As of Thursday morning, the fire was 0 per cent contained.

The fire was entirely on federal land as of 6:30 p.m., according to the Los Angeles County Fire Department.

As of 7 a.m. Thursday, the fire's size was listed as 10,500 acres, with three structures destroyed and 5,420 threatened, according to the Los Angeles County Fire Department.

"It's pretty explosive fire behavior", county Fire Chief Eric Garcia said, noting that more firefighters were arriving to join a team of 500 from several departments, 15 helicopters and air tankers, to fight the wildfire.

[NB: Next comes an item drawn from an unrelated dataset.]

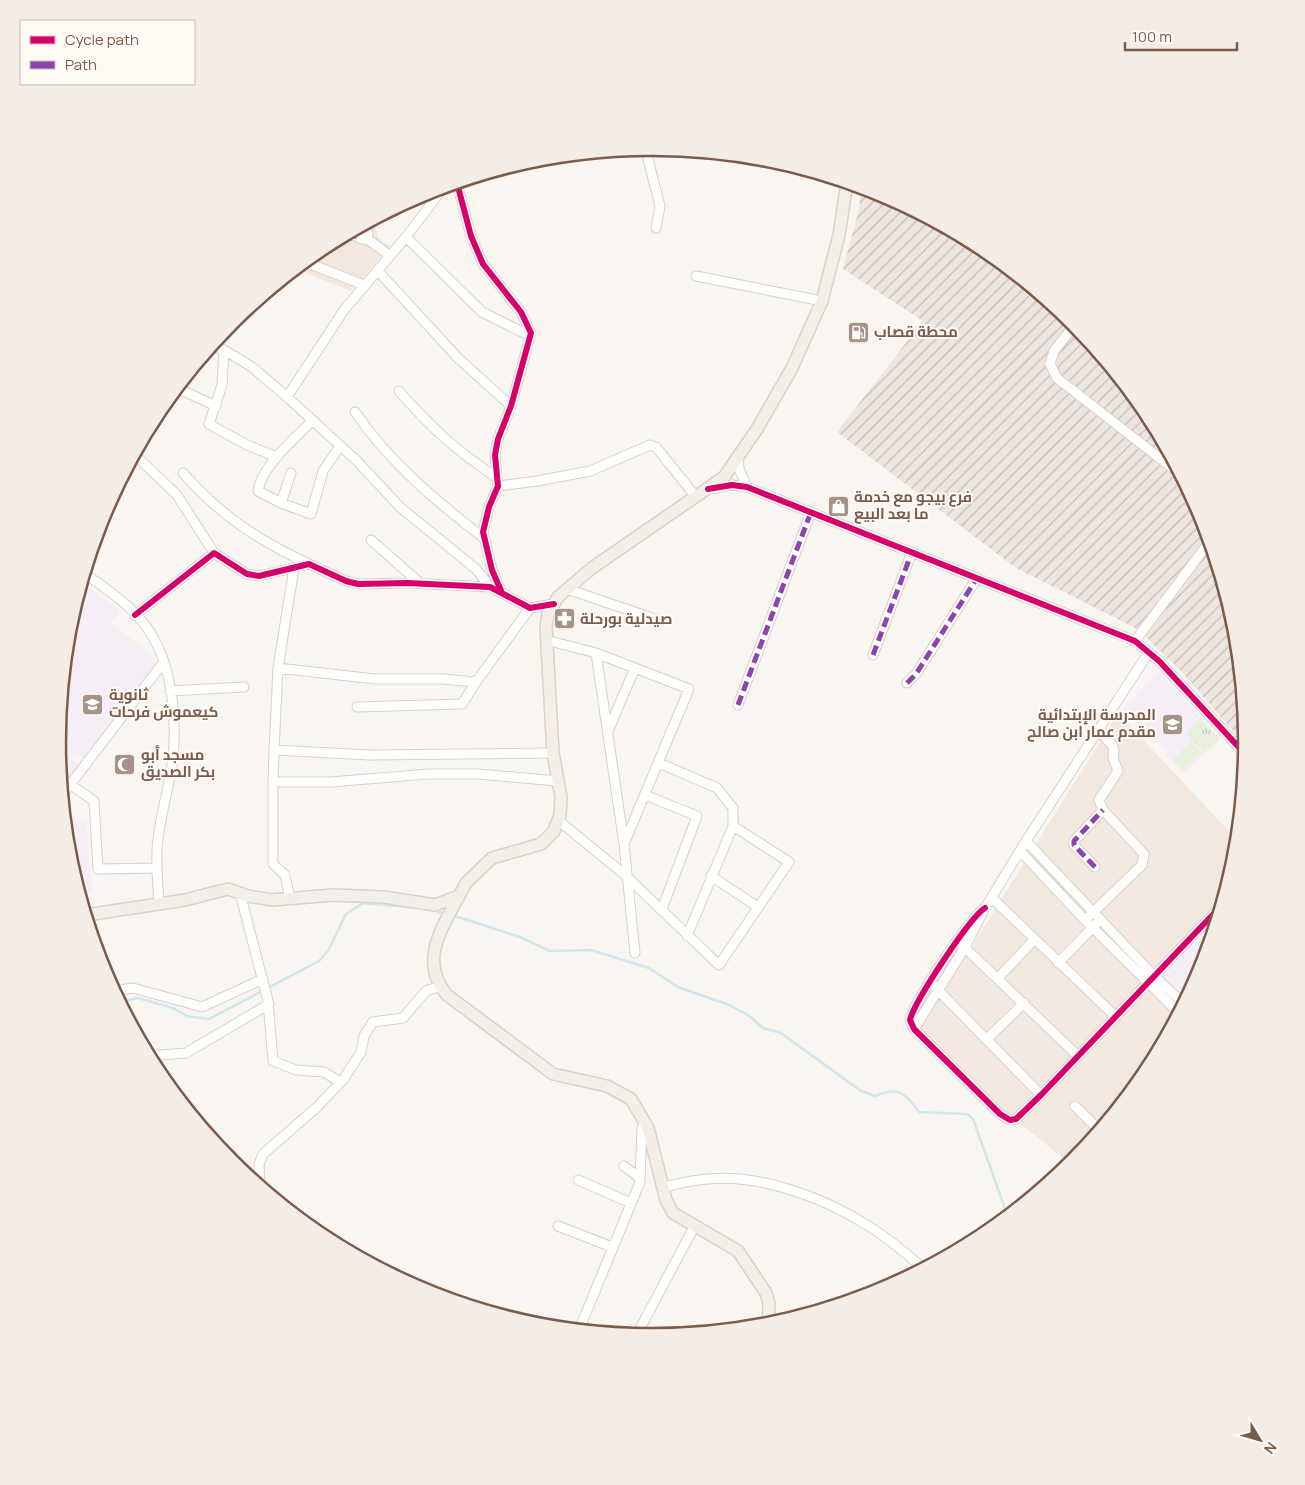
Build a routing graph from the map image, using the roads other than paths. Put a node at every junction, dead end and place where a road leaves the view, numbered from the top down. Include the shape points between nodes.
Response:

Several other brush fires burned along the Front Range Thursday, in addition to the large Pine Gulch and Grizzly Creek fires burning in western Colorado.

L.A. County Fire Chief Daryl Osby said crews had actively battled the blaze throughout the night.

To keep track of the fires and for updates, follow the LA County Fire Department, Red Cross LA, Angeles National Forest, and the LA County Sheriff's Department on Twitter.

Evacuation orders were issued for the area, with evacuation points organized at Highland High School in Palmdale and the Castaic Sports Complex.

People staying in their cars at the center are allowed to have small animals with them.

FOX 11 Los Angeles investigative reporter Bill Melugin posted videos showing an enormous wall of glowing fire around the area on Pine Canyon Road, and another of the flames engulfing a hill. The battle is made more hard by rugged terrain and thick vegetation that, in some areas, hasn't burned in several decades.

Lisa Phillips, a meteorologist from the National Weather Service, warned NBC that there dryness would continue overnight and that the wind speeds could pick up to as much as 25mph. San Francisquito Canyon Road was closed at Spunky Canyon Road, Pine Canyon Road at Three Points Road and Lake Hughes Road, Three Points Road at Highway 138, Old Ridge Route at Highway 138 and Lake Hughes Road at Ridge Route Road, the CHP reported.

The combination of thick vegetation that hasn't burned in several decades and hot and dry windy conditions are fueling the fire, according to Seneca Smith, a public information officer with the Angeles National Forest.